In diesen Kursabschnitt befassen wir uns ausführlich mit den Normalspannungen bei Biegung. 

Für ein optimales Verständnis helfen dir einige anschauliche Beispiele und abschließende, umfangreiche Abbildungen  zu dem Thema, sowie ein zusammenfassender Videoclip.

 

Normalspannungen bei reiner Biegung

Normalspannungen bei Biegung: Ausgangssituation

Nachdem wir bereits auf die Biegebeanspruchung im allgemeinen eingegangen sind, folgt nun die Ermittlung und Berechnung der Normalspannungen bei Biegung. Dazu erinnern wir uns an:

Merk’s dir!

Wichtige Annahmen:

Beanspruchungen: Dem äußeren Moment stehen innere Spannungen gegenüber, welche

  • nach Bernoulli: Querschnitte bleiben eben! [Für linearen Verformungszustand erforderlich]
  • nach St. Vernant: Ausreichender Abstand zwischen Einspannung und Angriffsstelle [Verhältnis | Dimensionierung des Balkens ( Länge zu Höhe: 5 : 1)   l \le 5 \cdot h]

über die Querschnittsfläche des Balkens als linear verteilt angenommen werden. 

 

Normalspannungen bei reiner Biegung: Erklärung

Wird ein Balken oder eine Platte gebogen, so treten Normalspannungen auf. Normalspannungen sind die Spannungen, die immer senkrecht zur Oberfläche des Bauteils wirken.

Was ist da los…

Bei der Biegung wird ein Balken oder eine Platte einer Biegebelastung ausgesetzt, die zu einer Krümmung oder Verformung führt. Dabei treten auf der Oberseite des Balkens Druckspannungen und auf der Unterseite Zugspannungen auf.

 

Beispiel!

Schauen wir uns hierzu eine einfache Abbildung an:

Reine Biegung, Normalspannungen, Druckspannungen, Zugspannungen
Reine Biegung, Normalspannungen, Druckspannungen, Zugspannungen

 

Wie du der Abbildung entnehmen kannst, werden an den Rändern des Balkens zwei Biegemomente aufgebracht.

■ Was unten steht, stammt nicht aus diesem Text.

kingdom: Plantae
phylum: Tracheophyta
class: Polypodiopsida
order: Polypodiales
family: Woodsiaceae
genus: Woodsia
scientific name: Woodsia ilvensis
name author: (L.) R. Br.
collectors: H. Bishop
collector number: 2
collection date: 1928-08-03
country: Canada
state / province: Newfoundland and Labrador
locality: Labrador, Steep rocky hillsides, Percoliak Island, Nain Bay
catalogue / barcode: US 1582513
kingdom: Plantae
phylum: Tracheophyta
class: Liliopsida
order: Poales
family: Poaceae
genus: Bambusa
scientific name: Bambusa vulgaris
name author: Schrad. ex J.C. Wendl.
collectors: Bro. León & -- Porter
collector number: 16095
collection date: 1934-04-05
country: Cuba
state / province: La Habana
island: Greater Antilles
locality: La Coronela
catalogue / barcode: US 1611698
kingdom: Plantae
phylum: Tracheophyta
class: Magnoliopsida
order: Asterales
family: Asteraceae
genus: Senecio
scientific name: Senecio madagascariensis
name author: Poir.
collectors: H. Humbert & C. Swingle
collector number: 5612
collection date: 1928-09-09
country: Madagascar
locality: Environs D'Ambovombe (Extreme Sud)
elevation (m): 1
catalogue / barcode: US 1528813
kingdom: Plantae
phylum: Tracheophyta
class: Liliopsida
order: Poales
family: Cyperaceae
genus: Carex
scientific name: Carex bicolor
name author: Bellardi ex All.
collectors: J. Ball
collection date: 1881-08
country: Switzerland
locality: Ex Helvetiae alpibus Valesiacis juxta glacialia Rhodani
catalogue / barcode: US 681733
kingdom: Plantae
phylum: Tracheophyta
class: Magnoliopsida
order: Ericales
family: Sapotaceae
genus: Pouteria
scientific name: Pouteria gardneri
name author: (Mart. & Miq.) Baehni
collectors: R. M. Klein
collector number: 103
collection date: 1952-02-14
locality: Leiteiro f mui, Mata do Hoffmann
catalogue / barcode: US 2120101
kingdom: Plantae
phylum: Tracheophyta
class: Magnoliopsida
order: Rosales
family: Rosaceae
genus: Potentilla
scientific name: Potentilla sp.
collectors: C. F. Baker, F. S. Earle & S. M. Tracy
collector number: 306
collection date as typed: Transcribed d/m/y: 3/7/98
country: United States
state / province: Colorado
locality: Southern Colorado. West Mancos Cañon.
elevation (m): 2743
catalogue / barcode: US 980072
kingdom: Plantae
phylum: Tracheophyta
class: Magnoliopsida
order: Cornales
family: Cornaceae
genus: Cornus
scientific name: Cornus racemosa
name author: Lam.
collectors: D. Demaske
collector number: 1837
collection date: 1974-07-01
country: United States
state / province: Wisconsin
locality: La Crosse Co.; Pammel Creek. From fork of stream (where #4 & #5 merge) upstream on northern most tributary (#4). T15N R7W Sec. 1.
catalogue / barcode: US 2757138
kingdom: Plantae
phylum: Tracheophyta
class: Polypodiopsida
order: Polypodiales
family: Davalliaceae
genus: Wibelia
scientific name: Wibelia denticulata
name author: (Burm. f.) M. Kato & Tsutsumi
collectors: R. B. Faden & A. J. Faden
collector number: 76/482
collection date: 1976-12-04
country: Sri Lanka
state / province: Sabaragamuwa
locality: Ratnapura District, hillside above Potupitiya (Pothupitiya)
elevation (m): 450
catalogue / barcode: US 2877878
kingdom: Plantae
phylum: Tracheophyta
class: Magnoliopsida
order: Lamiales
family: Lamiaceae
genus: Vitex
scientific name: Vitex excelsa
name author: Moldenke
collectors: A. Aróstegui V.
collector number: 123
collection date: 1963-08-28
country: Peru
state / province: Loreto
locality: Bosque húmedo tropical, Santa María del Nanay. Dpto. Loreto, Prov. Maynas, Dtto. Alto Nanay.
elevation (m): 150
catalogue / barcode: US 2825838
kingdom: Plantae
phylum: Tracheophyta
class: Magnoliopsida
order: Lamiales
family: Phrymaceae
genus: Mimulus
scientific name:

Dabei tritt die maximale Druckspannung an der Oberseite des Balkens auf, in dem Bereich, der am weitesten von der neutralen Faser entfernt ist.

Die maximale Zugspannung tritt dagegen an der Unterseite des Balkens auf, ebenfalls in dem Bereich, der am weitesten von der neutralen Faser entfernt ist.

Im Bereich der neutralen Faser tritt hingegen keine Spannung auf.

 

Die Größe der Normalspannungen hängt von vielen unterschiedlichen Faktoren ab, darunter

  • die angewendete Biegekraft,
  • die Geometrie des Balkens oder der Platte und
  • die Materialeigenschaften wie die Zugfestigkeit und die Druckfestigkeit.

 

Die Normalspannungen können mit Hilfe der Biegetheorie berechnet werden.

Biegetheorie?…

Die Biegetheorie betrachtet den Balken oder die Platte als eindimensionalen Körper, der einer Biegebelastung ausgesetzt ist. Unter Verwendung von Gleichungen wie der Biegegleichung und dem Spannung-Dehnungs-Diagramm des Materials kann man die Normalspannungen in Abhängigkeit von der Position auf dem Balken oder der Platte bestimmen.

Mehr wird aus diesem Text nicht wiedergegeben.